**Data for processing**:
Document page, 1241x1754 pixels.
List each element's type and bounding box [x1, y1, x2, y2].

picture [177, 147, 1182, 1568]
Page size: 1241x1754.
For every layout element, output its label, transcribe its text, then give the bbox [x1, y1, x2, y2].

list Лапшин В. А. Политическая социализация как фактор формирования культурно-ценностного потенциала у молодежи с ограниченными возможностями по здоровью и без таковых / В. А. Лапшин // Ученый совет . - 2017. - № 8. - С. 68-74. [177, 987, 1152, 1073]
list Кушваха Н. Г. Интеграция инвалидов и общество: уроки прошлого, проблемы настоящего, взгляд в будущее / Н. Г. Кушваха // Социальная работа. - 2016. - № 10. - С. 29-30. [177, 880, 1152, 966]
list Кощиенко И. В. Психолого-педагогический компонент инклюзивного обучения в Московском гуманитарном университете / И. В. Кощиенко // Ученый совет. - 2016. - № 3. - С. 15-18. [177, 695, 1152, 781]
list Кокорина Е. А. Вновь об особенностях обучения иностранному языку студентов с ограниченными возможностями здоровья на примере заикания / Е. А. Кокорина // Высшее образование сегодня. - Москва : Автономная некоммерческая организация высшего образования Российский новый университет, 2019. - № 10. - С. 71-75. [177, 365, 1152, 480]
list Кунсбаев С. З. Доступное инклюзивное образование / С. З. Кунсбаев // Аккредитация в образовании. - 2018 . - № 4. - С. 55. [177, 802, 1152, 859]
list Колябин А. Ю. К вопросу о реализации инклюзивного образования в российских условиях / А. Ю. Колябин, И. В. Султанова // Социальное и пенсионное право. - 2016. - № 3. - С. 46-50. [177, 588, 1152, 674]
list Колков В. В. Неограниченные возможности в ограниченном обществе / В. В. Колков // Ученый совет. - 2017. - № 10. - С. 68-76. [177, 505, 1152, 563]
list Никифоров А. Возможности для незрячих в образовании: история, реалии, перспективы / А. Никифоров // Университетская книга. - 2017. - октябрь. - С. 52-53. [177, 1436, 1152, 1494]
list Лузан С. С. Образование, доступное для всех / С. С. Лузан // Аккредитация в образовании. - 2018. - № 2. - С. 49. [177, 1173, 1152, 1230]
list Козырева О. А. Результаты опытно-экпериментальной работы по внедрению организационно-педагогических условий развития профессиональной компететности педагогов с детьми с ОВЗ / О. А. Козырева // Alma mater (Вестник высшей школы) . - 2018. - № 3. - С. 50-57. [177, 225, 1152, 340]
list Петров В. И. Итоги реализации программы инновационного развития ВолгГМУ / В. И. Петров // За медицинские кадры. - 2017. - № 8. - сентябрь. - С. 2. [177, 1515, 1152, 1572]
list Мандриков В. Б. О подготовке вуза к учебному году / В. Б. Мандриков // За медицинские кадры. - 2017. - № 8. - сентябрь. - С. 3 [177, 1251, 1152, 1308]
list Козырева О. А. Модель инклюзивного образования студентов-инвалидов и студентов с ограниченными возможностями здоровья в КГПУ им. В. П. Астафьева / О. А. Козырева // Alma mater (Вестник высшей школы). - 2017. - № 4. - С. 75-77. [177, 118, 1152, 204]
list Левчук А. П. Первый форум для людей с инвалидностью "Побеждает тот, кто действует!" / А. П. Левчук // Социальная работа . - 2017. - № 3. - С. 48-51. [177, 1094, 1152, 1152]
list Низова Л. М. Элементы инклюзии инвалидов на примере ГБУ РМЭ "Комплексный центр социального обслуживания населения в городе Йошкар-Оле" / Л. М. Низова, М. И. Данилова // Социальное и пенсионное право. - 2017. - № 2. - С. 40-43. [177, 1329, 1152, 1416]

**Activity**: For this exercise, restate each of the entries without any deviation.

**Solution for this task**:
Document page, 1241x1754 pixels.
List each element's type and bounding box [x1, y1, x2, y2].

picture [177, 147, 1182, 1568]
Page size: 1241x1754.
For every layout element, output its label, transcribe its text, then give the bbox [x1, y1, x2, y2].

list Лапшин В. А. Политическая социализация как фактор формирования культурно-ценностного потенциала у молодежи с ограниченными возможностями по здоровью и без таковых / В. А. Лапшин // Ученый совет . - 2017. - № 8. - С. 68-74. [177, 987, 1152, 1073]
list Кушваха Н. Г. Интеграция инвалидов и общество: уроки прошлого, проблемы настоящего, взгляд в будущее / Н. Г. Кушваха // Социальная работа. - 2016. - № 10. - С. 29-30. [177, 880, 1152, 966]
list Кощиенко И. В. Психолого-педагогический компонент инклюзивного обучения в Московском гуманитарном университете / И. В. Кощиенко // Ученый совет. - 2016. - № 3. - С. 15-18. [177, 695, 1152, 781]
list Кокорина Е. А. Вновь об особенностях обучения иностранному языку студентов с ограниченными возможностями здоровья на примере заикания / Е. А. Кокорина // Высшее образование сегодня. - Москва : Автономная некоммерческая организация высшего образования Российский новый университет, 2019. - № 10. - С. 71-75. [177, 365, 1152, 480]
list Кунсбаев С. З. Доступное инклюзивное образование / С. З. Кунсбаев // Аккредитация в образовании. - 2018 . - № 4. - С. 55. [177, 802, 1152, 859]
list Колябин А. Ю. К вопросу о реализации инклюзивного образования в российских условиях / А. Ю. Колябин, И. В. Султанова // Социальное и пенсионное право. - 2016. - № 3. - С. 46-50. [177, 588, 1152, 674]
list Колков В. В. Неограниченные возможности в ограниченном обществе / В. В. Колков // Ученый совет. - 2017. - № 10. - С. 68-76. [177, 505, 1152, 563]
list Никифоров А. Возможности для незрячих в образовании: история, реалии, перспективы / А. Никифоров // Университетская книга. - 2017. - октябрь. - С. 52-53. [177, 1436, 1152, 1494]
list Лузан С. С. Образование, доступное для всех / С. С. Лузан // Аккредитация в образовании. - 2018. - № 2. - С. 49. [177, 1173, 1152, 1230]
list Козырева О. А. Результаты опытно-экпериментальной работы по внедрению организационно-педагогических условий развития профессиональной компететности педагогов с детьми с ОВЗ / О. А. Козырева // Alma mater (Вестник высшей школы) . - 2018. - № 3. - С. 50-57. [177, 225, 1152, 340]
list Петров В. И. Итоги реализации программы инновационного развития ВолгГМУ / В. И. Петров // За медицинские кадры. - 2017. - № 8. - сентябрь. - С. 2. [177, 1515, 1152, 1572]
list Мандриков В. Б. О подготовке вуза к учебному году / В. Б. Мандриков // За медицинские кадры. - 2017. - № 8. - сентябрь. - С. 3 [177, 1251, 1152, 1308]
list Козырева О. А. Модель инклюзивного образования студентов-инвалидов и студентов с ограниченными возможностями здоровья в КГПУ им. В. П. Астафьева / О. А. Козырева // Alma mater (Вестник высшей школы). - 2017. - № 4. - С. 75-77. [177, 118, 1152, 204]
list Левчук А. П. Первый форум для людей с инвалидностью "Побеждает тот, кто действует!" / А. П. Левчук // Социальная работа . - 2017. - № 3. - С. 48-51. [177, 1094, 1152, 1152]
list Низова Л. М. Элементы инклюзии инвалидов на примере ГБУ РМЭ "Комплексный центр социального обслуживания населения в городе Йошкар-Оле" / Л. М. Низова, М. И. Данилова // Социальное и пенсионное право. - 2017. - № 2. - С. 40-43. [177, 1329, 1152, 1416]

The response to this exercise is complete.